This is a continuation of a summary of the most significant proposed changes contained in pending Bill S. 669 (112th Congress) to amend the Longshore Act.
Twenty – Section 920 is extensively amended. Section 920(a)(2) states, “A presumption described in paragraph (1) shall not be considered evidence once rebutted. Once a presumption has been rebutted, the burden of production of evidence and burden of persuasion shall be governed by section 556(d) of Title 5, United States Code.” Presumably this is an attempt to help the Administrative Law Judges and the Benefits Review Board understand the difference between the evidentiary burdens of production and persuasion.
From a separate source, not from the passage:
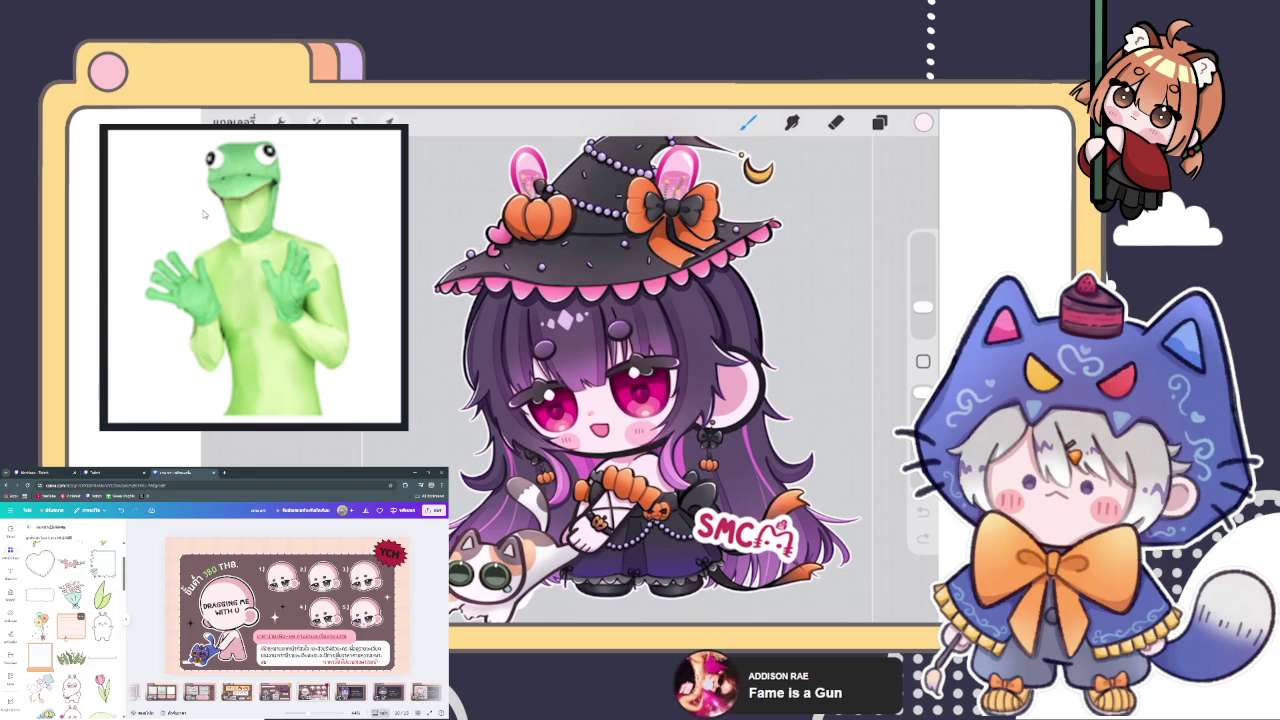
# Browse the flower sticker collection, then return to the broader shape and character sticker results.
pyautogui.scroll(-3, 70, 610)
Twenty One – Section 920(a)(3) is new, dealing with rebutting the nonintoxication presumption of Section 920(a)(1)(C). The proposed language provides several ways in which the presumption may be rebutted, including a refusal of a drug or alcohol test by the employee, the employee testing positive for illegal drugs, and the employee having a blood alcohol concentration level above the permitted driving limit.
Twenty Two – New Section 920(b) states, “It shall be an affirmative and complete defense to any employee claim under this Act that the employee or employee’s agent knowingly made a false statement that is material to obtaining a benefit or payment.”
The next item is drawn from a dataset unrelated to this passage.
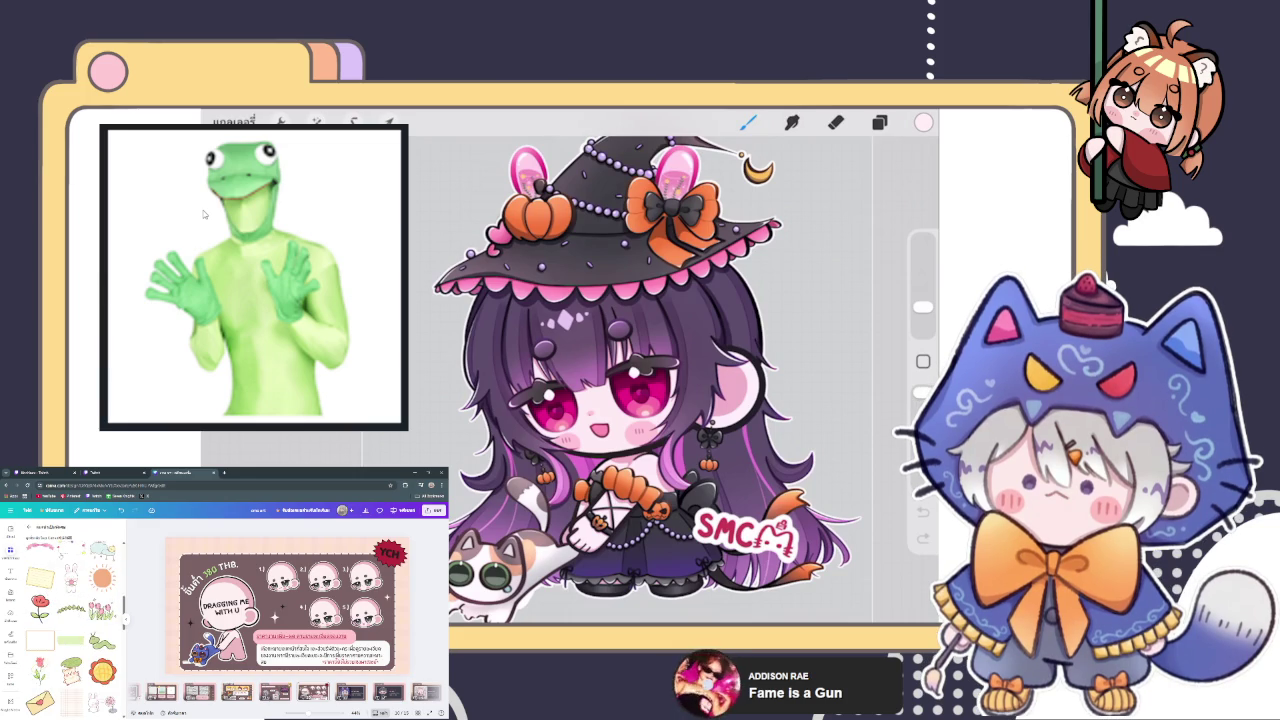
pyautogui.scroll(-2, 70, 620)
pyautogui.scroll(-2, 70, 620)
Twenty Three – New Section 920(c) provides new Rules of Evidence. It provides, for example, that, “(A) the injury, its occupational cause, and any resulting manifestations or disability must be proven to a reasonable degree of medical certainty, based on objective relevant medical findings” and “(B) notwithstanding section 4(c) or section 8(c)(13)(B), the employment exposure or accident shall be the major contributing cause of any injury” and “(F) pain or other subjective complaints alone, in the absence of objective relevant medical findings, is not compensable.”
Refer back to Section 902 for definitions for these key new standards. Clearly, these changes are an attempt to address some of the more extreme manifestations of the currently interpreted “liberal” and “remedial” purposes of the Act.
Twenty Four – Section 921 is very significantly amended. Section 921(b)(3) is changed. The current language reads, “The payment of the amounts required by an award shall NOT be stayed pending final decision in any such proceeding unless ordered by the Board. No stay shall be issued unless irreparable injury would otherwise ensue to the employer or carrier.” The proposed new language reads, “Disputed amounts required by an award shall be stayed.”
Again, this is an attempt to read some equity into the Act.
Twenty Five – New Section 921(b)(6) codifies the one year appeal period. “If the Board fails to resolve an appeal during the 1 year period following the date on which the appeal was filed, the decision that was the basis of the appeal is automatically affirmed and such affirmation shall be considered a final order by the Board.”
Twenty Six – New Section 921(c) expressly states that, “a litigating position of the Secretary shall not be entitled to any deference, unless such position has been expressly adopted by the Secretary as a rule made on the record after opportunity for an agency hearing (pursuant to section 556 and 557 of Title 5, United States Code)”.
Twenty Seven – New Section 922(b) provides that if any payment of compensation has been made as a result of fraud, a carrier may at any time seek an order for immediate termination or suspension of all future payments, and full restitution of all amounts paid as a result of the fraud.
Twenty Eight – New Section 922(b) also deals with overpayments. It provides that if a carrier makes a payment under the Act to a person in amounts in excess of the amounts owed, the carrier may seek an order for repayment by such person, including a credit against any future payment due under the Act or wages paid to the employee.
Twenty Nine – New Section 931(d) provides that the Secretary of Labor shall report credible incidents of fraud involving more than $10,000 to the appropriate United States Attorney.
Thirty – Section 944 is amended to change the formula for the Special Fund assessment. The formula and calculation factors for self-insured employers remain the same, while for insurance carriers the current paid indemnity loss factor is replaced by a premium surcharge rate calculated by DOL based on premium data that it will collect. Self-insurers would pay the same assessment under the new formula as they do under the current law. The amendment allows the insurance carriers to change the assessment from a percent of paid losses to a premium surcharge.
That’s it for what I consider the thirty most significant changes. I’ll get to the other 40 or 50 important changes in the near future.